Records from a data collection
┄┄┄┄┄┄
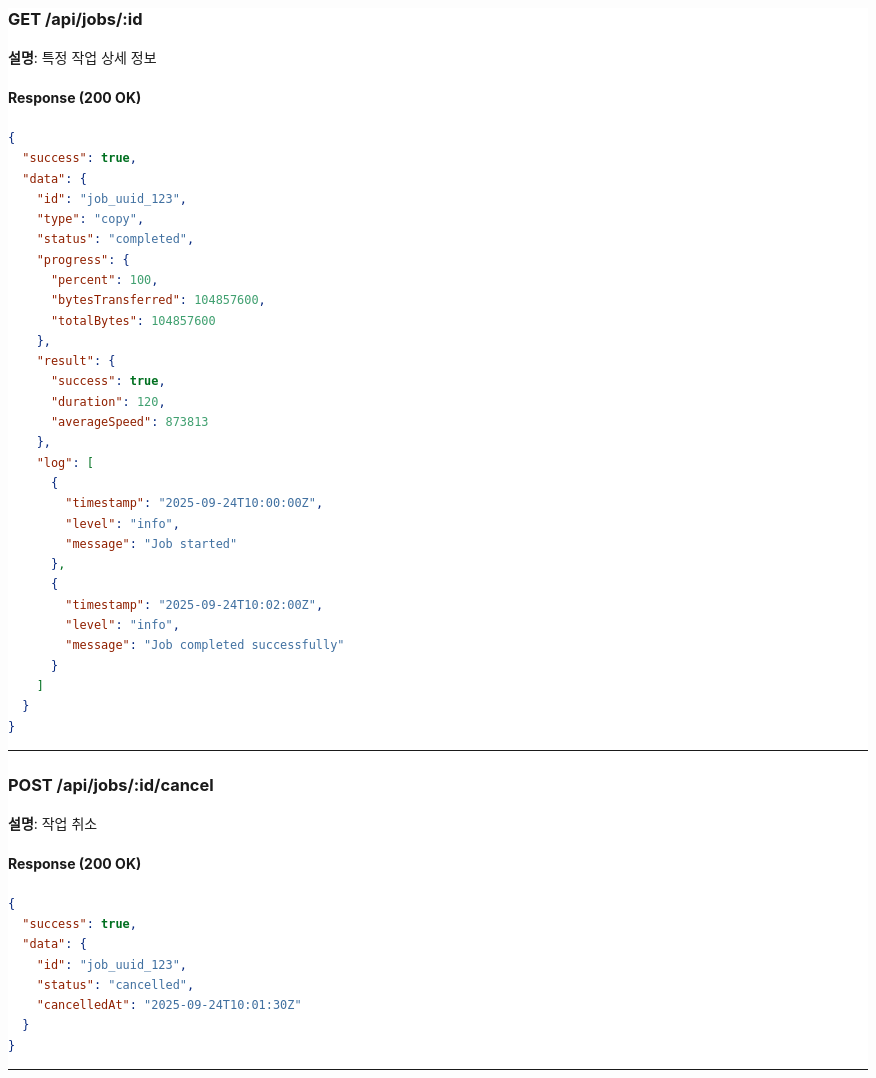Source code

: 
### GET /api/jobs/:id
**설명**: 특정 작업 상세 정보

#### Response (200 OK)
```json
{
  "success": true,
  "data": {
    "id": "job_uuid_123",
    "type": "copy",
    "status": "completed",
    "progress": {
      "percent": 100,
      "bytesTransferred": 104857600,
      "totalBytes": 104857600
    },
    "result": {
      "success": true,
      "duration": 120,
      "averageSpeed": 873813
    },
    "log": [
      {
        "timestamp": "2025-09-24T10:00:00Z",
        "level": "info",
        "message": "Job started"
      },
      {
        "timestamp": "2025-09-24T10:02:00Z",
        "level": "info",
        "message": "Job completed successfully"
      }
    ]
  }
}
```

---

### POST /api/jobs/:id/cancel
**설명**: 작업 취소

#### Response (200 OK)
```json
{
  "success": true,
  "data": {
    "id": "job_uuid_123",
    "status": "cancelled",
    "cancelledAt": "2025-09-24T10:01:30Z"
  }
}
```

---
┄┄┄┄┄┄
*Instructions for the task*: Gather each line in these records that contains the string "message".

*Solution to this exercise*:
        "message": "Job started"
        "message": "Job completed successfully"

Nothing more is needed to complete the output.